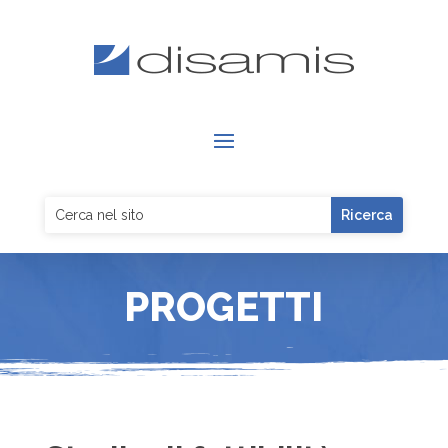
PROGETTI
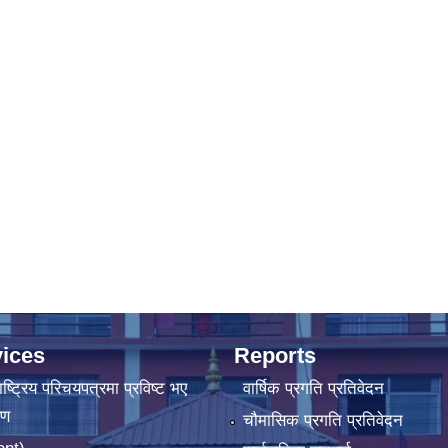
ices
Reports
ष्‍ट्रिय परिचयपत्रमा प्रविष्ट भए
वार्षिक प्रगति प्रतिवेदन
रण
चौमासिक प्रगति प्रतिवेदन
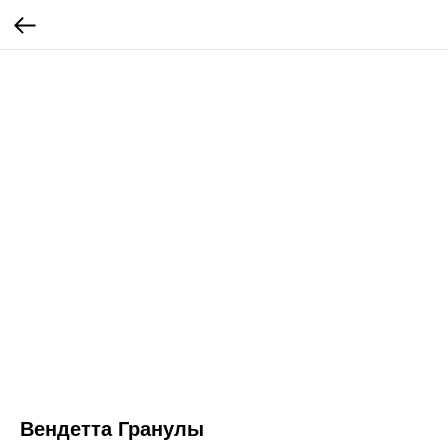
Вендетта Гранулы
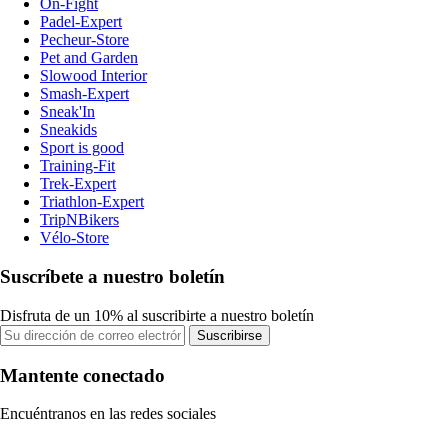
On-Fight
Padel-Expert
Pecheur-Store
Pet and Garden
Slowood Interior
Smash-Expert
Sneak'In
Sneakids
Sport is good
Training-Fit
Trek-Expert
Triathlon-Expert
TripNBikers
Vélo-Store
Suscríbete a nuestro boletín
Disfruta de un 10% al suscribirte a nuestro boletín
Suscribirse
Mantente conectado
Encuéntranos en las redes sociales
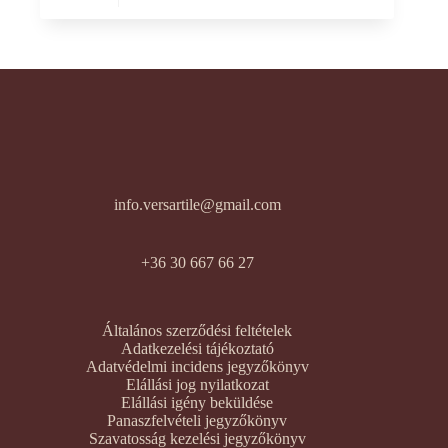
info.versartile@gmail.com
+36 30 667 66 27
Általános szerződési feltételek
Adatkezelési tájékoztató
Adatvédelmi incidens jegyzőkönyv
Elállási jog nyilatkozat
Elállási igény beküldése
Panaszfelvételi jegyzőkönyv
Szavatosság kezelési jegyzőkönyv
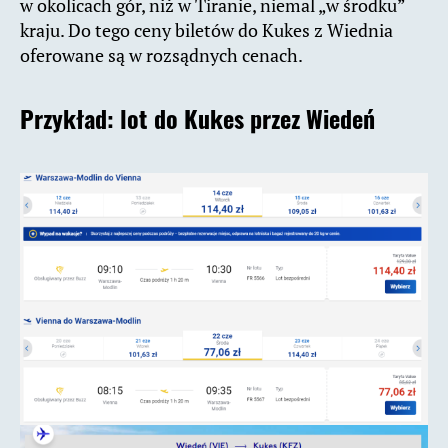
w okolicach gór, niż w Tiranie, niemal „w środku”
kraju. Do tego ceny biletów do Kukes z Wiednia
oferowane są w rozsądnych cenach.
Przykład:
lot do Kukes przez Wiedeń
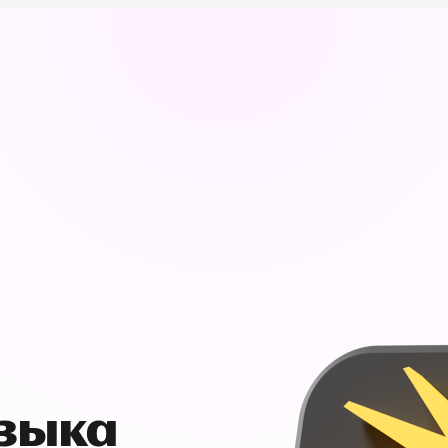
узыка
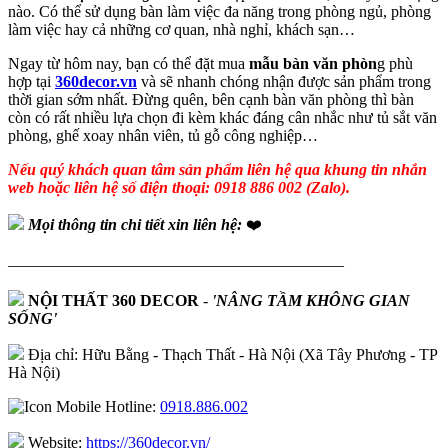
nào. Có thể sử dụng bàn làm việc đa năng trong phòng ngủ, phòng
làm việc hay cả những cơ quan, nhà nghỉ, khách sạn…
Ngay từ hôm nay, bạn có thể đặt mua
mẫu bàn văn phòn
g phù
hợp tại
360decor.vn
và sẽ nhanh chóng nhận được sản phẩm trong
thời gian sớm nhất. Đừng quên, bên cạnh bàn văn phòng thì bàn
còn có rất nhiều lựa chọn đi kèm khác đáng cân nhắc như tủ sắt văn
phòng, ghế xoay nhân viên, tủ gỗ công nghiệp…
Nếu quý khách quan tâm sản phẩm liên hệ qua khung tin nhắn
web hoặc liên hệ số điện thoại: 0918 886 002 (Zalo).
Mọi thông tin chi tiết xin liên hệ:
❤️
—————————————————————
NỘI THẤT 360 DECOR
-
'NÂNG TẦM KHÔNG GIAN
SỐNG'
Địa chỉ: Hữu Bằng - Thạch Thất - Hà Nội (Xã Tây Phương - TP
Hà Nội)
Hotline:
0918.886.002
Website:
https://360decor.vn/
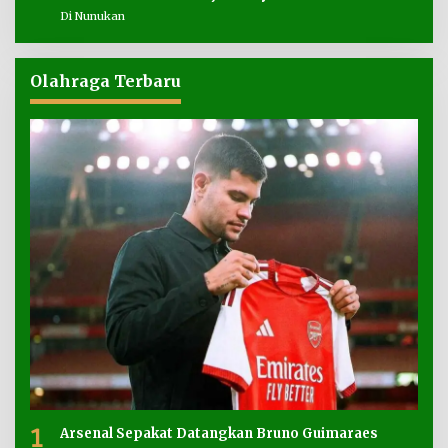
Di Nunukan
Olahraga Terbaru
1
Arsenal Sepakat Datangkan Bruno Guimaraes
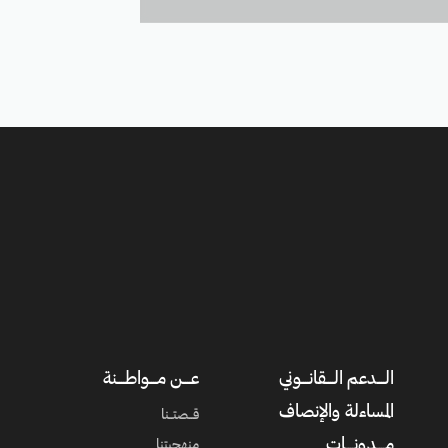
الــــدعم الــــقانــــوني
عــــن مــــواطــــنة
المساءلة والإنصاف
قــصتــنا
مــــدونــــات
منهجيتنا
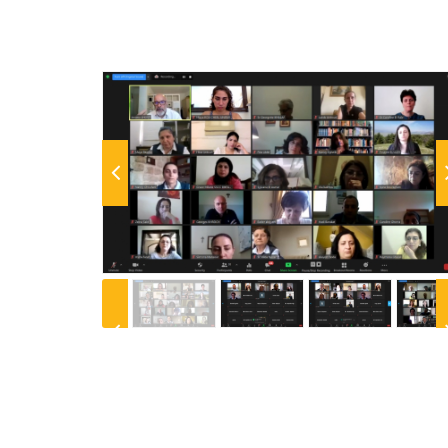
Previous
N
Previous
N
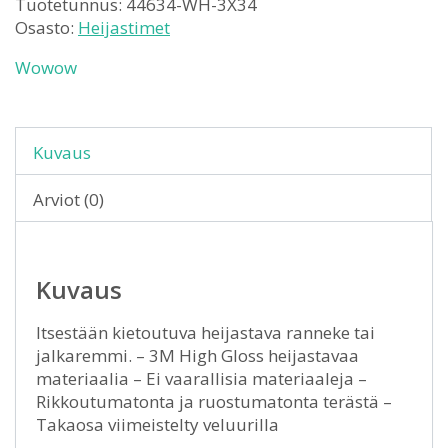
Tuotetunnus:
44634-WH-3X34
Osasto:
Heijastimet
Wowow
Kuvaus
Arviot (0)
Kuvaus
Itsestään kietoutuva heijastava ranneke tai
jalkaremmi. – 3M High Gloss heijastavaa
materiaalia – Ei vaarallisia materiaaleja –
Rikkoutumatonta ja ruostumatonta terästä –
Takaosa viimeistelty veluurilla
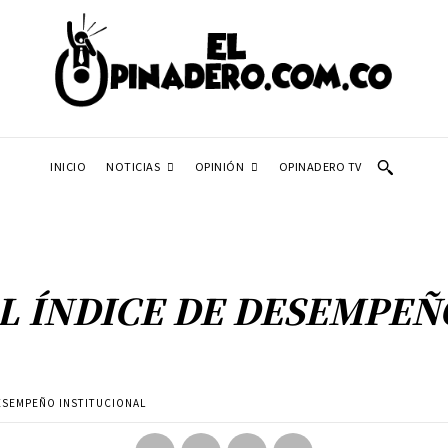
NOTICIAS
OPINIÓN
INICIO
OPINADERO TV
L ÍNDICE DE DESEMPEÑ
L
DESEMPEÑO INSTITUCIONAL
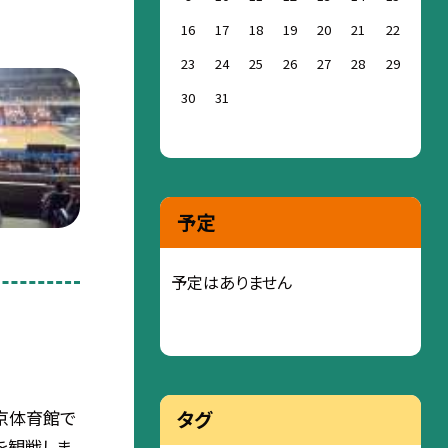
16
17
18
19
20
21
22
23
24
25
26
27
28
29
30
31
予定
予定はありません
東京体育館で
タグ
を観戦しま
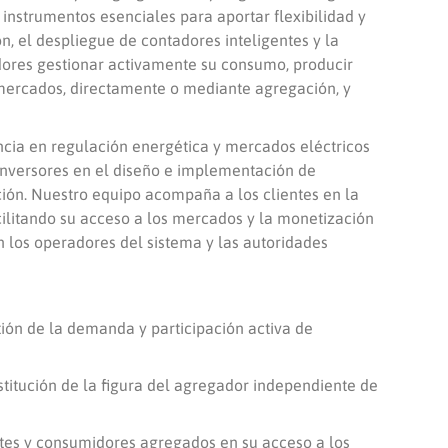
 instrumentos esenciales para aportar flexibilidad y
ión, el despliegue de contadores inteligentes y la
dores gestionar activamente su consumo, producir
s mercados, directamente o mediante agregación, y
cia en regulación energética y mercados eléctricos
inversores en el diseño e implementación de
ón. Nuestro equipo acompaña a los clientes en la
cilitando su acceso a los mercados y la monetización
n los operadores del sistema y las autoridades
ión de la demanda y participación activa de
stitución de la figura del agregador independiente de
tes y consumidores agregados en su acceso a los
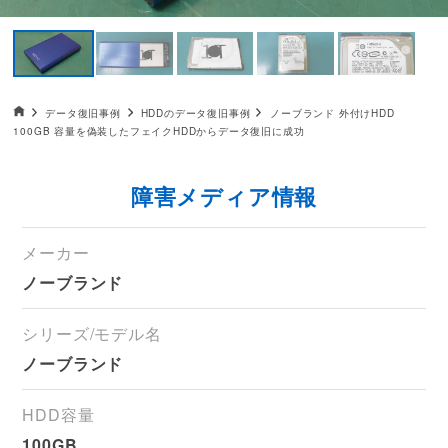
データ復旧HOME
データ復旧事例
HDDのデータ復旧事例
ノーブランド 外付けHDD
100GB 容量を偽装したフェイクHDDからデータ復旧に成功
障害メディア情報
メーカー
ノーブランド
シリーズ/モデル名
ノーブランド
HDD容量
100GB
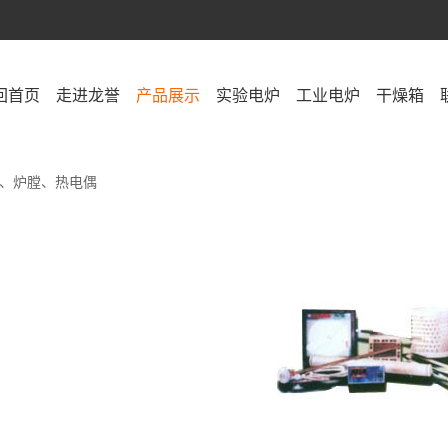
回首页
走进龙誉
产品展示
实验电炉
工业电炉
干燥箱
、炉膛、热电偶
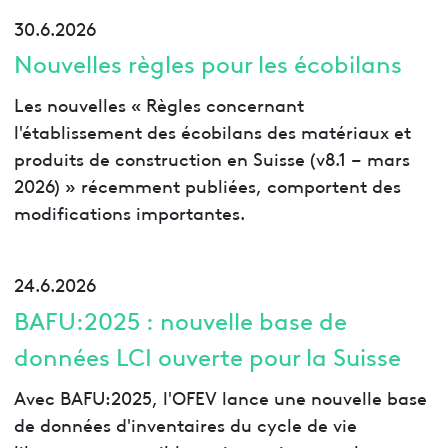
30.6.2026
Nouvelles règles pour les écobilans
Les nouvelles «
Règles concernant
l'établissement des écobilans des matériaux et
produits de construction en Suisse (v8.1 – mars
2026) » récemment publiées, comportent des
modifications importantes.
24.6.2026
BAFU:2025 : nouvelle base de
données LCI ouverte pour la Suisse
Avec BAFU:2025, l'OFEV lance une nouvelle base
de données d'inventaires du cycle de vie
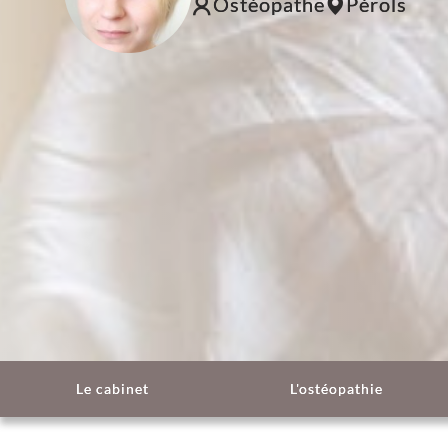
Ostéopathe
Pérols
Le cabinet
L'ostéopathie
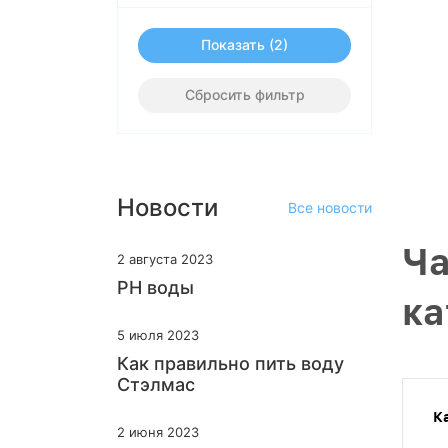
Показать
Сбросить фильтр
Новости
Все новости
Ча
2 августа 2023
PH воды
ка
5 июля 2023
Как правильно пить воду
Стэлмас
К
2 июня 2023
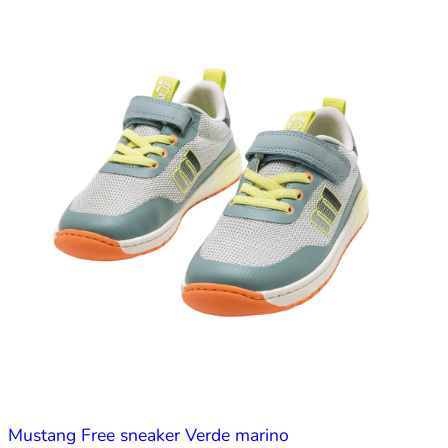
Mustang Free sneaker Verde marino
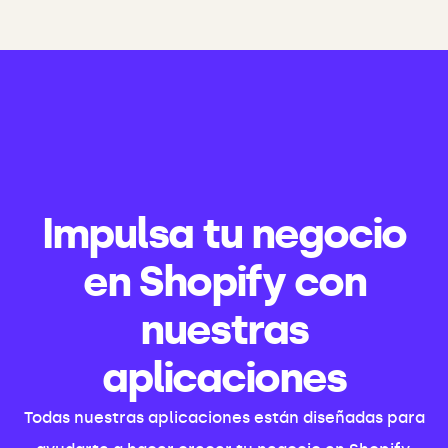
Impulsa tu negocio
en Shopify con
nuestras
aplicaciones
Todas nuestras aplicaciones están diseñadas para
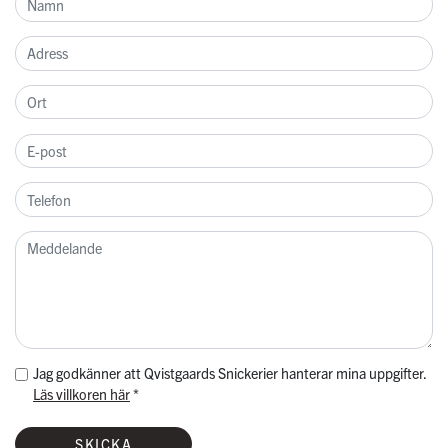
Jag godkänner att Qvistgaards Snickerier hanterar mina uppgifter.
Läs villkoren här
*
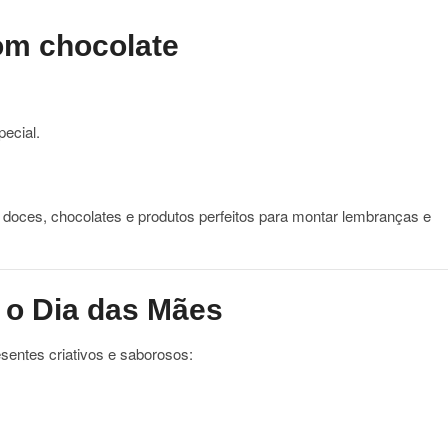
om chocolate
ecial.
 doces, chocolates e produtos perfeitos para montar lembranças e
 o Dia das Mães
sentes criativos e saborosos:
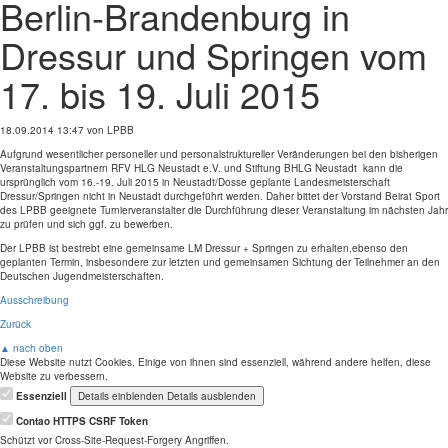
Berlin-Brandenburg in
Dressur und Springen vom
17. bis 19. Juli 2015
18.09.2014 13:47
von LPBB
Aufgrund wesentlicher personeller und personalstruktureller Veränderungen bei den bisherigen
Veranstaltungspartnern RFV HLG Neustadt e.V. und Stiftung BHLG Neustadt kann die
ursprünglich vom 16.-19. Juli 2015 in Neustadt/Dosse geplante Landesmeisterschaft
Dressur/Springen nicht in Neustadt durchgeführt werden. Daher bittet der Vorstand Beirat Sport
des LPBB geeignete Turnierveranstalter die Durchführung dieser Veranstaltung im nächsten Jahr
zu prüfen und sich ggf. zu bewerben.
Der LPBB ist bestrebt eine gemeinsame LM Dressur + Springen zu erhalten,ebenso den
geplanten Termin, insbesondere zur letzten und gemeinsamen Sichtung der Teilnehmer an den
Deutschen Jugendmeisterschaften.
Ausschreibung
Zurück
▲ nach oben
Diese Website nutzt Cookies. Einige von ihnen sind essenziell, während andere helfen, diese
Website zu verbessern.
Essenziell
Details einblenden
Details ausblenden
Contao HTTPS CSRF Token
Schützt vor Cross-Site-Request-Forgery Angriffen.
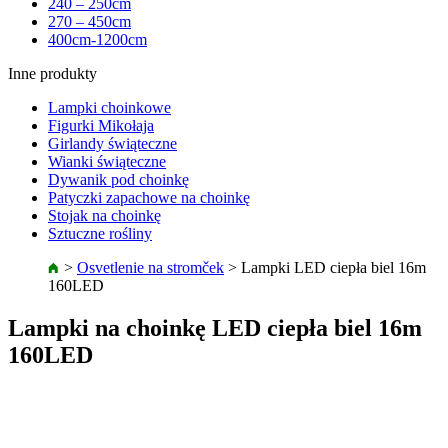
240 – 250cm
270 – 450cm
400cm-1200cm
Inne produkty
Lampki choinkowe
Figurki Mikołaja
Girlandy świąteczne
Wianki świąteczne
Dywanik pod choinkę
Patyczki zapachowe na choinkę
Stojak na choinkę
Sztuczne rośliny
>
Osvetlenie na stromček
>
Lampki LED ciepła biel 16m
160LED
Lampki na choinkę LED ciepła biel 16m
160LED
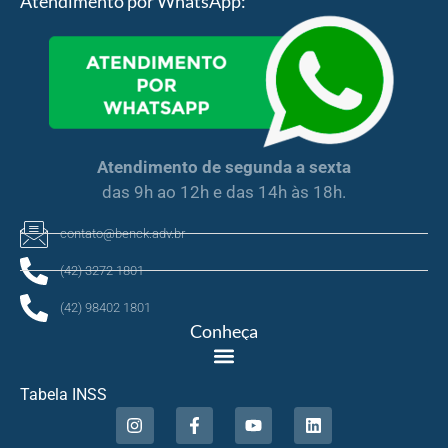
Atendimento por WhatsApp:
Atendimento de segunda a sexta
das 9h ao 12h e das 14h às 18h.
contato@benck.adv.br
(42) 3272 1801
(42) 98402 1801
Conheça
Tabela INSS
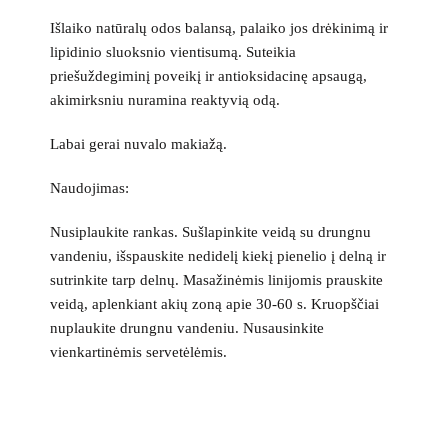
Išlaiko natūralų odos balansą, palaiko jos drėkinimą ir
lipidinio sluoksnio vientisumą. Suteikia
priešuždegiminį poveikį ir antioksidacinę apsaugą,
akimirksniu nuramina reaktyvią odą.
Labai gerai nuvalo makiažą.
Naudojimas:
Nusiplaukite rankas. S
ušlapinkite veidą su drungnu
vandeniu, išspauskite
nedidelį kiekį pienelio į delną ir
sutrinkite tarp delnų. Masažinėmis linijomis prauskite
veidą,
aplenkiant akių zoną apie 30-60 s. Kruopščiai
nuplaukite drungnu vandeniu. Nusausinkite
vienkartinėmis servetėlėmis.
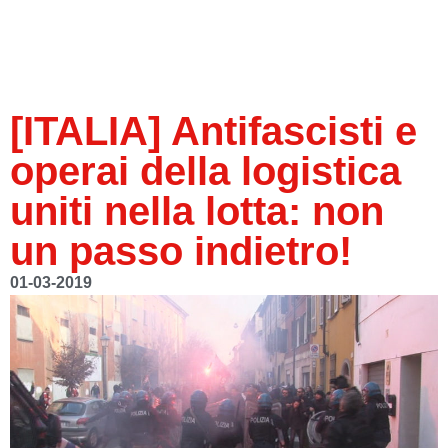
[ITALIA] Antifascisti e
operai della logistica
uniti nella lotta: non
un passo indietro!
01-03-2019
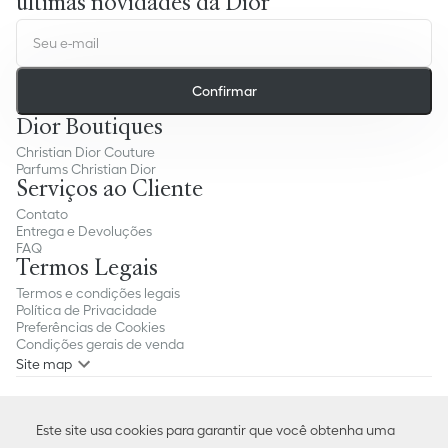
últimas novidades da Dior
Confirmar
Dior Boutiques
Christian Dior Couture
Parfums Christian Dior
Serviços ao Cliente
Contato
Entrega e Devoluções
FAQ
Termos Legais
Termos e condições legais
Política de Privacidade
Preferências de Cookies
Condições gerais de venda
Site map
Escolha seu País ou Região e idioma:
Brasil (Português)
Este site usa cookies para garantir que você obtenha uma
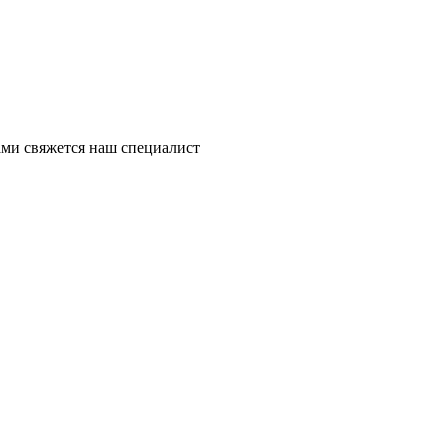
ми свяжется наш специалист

## Task objective
Using the material above, report each line where "LPBB" occurs.

## Answer box
von LPBB
des LPBB geeignete Turnierveranstalter die Durchführung dieser Veranstaltung im nächsten Jahr
Der LPBB ist bestrebt eine gemeinsame LM Dressur + Springen zu erhalten,ebenso den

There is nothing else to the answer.